Polsek Danurejan Yogyakarta Tangkap Pelaku Kejahatan Jalanan


Yogyakarta - Polsek Danurejan berhasil menangkap salah satu pelaku penganiayaan atau pengeroyokan yang terjadi pada Sabtu 1 Januari 2022 sekira jam 04.30 Wib di Jalan Gajahmada - Jalan Ronodigdayan Yogyakarta.

Penangkapan salah satu pelaku tersebut disampaikan Kapolsek Danurejan Kompol Wiwik Hari Tulasmi, S.H., M.H didampingi Kasihumas Polresta Yogyakarta Akp Timbul Sasana Raharjo, S.H., M.H. saat menggelar konferensi pers di Mapolsek Danurejan, Senin (3/1).

Kapolsek menjelaskan kronologi singkat kejadian bermula saat itu korban beserta rombongan memakai sepeda motor melintas Jalan Gajah Mada berpapasan dengan rombongan pelaku dan hampir bertabrakan.

"Salah satu dari rombongan pelaku meneriaki dengan kata kotor Baj****, kemudian rombongan korban berhenti dan melihat rombongan pelaku, kemudian rombongan pelaku ada yang berteriak “Ngopo” kemudian dijawab oleh rombongan korban “La Ngopo” terjadi cek-cok mulut hingga terjadi pengejaran oleh rombongan pelaku kepada korban yang lari ke arah utara menuju Jalan Hayam Wuruk," ungkap Kompol Wiwik.

Ia menambahkan, saat dikejar oleh rombongan pelaku, sesampainya di perempatan Numani salah satu dari rombongan pelaku melempar batu mengenai bagian tubuh belakang korban. Selanjutnya rombongan korban belok memasuki kampung Macanan, namun korban masih dikejar oleh rombongan pelaku.

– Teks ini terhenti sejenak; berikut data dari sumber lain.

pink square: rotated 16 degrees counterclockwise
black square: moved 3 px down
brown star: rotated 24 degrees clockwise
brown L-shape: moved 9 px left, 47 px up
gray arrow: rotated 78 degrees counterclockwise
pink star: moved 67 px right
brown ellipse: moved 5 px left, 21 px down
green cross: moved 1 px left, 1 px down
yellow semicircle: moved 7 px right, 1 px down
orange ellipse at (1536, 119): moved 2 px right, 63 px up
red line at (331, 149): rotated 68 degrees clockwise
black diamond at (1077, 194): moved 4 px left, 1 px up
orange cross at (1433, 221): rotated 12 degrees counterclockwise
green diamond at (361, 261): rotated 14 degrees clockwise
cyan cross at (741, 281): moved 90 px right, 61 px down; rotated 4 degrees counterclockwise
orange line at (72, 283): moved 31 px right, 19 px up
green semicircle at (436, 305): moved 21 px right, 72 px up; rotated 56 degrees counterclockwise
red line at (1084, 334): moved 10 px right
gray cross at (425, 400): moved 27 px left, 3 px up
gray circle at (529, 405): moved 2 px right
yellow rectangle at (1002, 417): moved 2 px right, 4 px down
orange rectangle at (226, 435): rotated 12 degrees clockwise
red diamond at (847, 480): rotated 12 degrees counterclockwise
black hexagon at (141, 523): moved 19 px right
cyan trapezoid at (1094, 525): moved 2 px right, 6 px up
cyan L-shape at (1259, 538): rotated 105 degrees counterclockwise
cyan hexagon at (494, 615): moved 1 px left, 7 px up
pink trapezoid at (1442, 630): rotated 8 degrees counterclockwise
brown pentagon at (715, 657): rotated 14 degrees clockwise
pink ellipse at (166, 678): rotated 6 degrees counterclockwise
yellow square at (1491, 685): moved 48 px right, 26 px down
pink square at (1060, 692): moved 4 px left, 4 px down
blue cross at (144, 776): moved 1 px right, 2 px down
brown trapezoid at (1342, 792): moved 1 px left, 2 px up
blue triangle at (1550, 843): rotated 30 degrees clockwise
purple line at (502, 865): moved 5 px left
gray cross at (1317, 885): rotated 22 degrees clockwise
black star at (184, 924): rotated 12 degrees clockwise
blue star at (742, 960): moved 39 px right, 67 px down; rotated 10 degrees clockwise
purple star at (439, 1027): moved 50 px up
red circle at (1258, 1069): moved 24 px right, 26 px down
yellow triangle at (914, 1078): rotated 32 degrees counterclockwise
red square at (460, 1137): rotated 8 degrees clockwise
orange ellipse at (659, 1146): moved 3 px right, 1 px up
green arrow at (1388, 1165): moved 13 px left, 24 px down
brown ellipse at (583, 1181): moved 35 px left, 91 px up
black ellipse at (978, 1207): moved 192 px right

Sesampainya di depan TK ABA korban kemudian dipepet oleh rombongan pelaku dan salah satu dari rombongan pelaku mengeluarkan sesuatu benda dan mengayunkannya ke tubuh korban mengenai punggung sebelah kiri dan pinggang.

Usai kejadian, petugas Polsek Danurejan langsung melakukan olah tempat kejadian perkara dan mengumpulkan sejumlah barang bukti di antaranya rekaman CCTV di sekitar lokasi kejadian.

Dari hasil penyelidikan kemudian petugas berhasil mengamankan seorang pelaku 'S' umur 18 tahun warga Bantul yang menjadi jongki sepeda motor saat kejadian dan kini sudah ditetapkan sebagai tersangka dan ditahan. Sementara pelaku utama masih dalam pencarian.